The Burlington, Cedar Rapids & Northern Freight House, also known as the Rock Island Freight House, is a historic building located in Burlington, Iowa, United States. It was listed on the National Register of Historic Places in 1983.

The freight house was built by the Burlington, Cedar Rapids and Northern Railroad (BCR&N) in 1898. It replaced a smaller brick freight house that had been built in 1873. The freight house is the only remaining structure from the BCR&N left in Burlington, and the only Victorian structure remaining on the riverfront. The railroad's shops had been located further north in an area called "The Bottoms." Its original passenger depot was located in a commercial building that was located at Jefferson and Front Streets. It moved into the CB&Q's Union Depot further south along the riverfront where the Amtrak station is now located. The BCR&N, with passenger and freight service between Minneapolis and St. Louis was considered the most important north-south rail
line in Iowa. In 1903 the railroad was acquired by the Chicago, Rock Island and Pacific Railroad, and the freight house served that line.

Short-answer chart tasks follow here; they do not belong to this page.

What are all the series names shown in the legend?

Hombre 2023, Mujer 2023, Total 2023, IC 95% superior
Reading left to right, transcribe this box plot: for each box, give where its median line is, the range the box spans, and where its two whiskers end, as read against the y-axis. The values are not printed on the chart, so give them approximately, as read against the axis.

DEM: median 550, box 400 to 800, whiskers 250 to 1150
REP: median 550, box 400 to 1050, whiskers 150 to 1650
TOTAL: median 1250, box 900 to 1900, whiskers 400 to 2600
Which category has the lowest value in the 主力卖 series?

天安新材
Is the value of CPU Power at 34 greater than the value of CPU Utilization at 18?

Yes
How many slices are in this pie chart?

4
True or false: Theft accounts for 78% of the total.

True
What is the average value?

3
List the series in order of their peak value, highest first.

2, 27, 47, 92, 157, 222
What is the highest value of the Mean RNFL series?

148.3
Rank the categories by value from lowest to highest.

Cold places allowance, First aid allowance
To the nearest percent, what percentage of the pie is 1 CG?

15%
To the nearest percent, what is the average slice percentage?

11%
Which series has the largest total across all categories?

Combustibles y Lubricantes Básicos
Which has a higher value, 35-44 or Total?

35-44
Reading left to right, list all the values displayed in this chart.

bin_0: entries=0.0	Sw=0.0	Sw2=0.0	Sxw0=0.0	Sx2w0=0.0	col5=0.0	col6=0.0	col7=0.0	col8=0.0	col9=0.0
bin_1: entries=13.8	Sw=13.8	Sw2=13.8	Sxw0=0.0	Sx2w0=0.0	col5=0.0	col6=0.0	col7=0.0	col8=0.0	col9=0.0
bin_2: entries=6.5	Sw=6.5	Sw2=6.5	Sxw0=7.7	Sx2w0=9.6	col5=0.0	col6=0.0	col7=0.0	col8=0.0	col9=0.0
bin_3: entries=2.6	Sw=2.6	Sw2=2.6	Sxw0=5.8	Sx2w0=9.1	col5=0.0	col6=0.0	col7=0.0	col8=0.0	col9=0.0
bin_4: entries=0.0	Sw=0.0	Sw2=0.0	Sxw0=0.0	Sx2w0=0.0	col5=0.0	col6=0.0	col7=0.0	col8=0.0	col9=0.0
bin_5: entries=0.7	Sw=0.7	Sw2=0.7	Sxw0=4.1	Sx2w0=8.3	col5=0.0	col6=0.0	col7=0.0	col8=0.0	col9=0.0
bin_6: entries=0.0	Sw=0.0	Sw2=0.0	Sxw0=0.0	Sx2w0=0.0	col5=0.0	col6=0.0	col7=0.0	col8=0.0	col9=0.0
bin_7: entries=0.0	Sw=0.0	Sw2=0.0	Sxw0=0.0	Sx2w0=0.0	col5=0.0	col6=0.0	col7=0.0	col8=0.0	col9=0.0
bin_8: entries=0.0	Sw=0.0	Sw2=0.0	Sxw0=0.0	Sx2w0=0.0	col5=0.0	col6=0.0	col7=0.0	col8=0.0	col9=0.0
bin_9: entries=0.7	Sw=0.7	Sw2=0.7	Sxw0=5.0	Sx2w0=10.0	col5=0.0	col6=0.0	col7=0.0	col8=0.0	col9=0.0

After the Rock Island Line went out of business the building sat empty until it was converted into a restaurant. The structure had to be restored after floods in 1993 and 2008 inundated it.

The freight house is a two-story brick structure with a single-story wing on the north side. Freight from the trains passed through the seven bays on the east side, while freight from wagons, and later trucks, passed through the seven bays on the west side. Freight from riverboats on the Mississippi River was also transferred onto trains at this facility.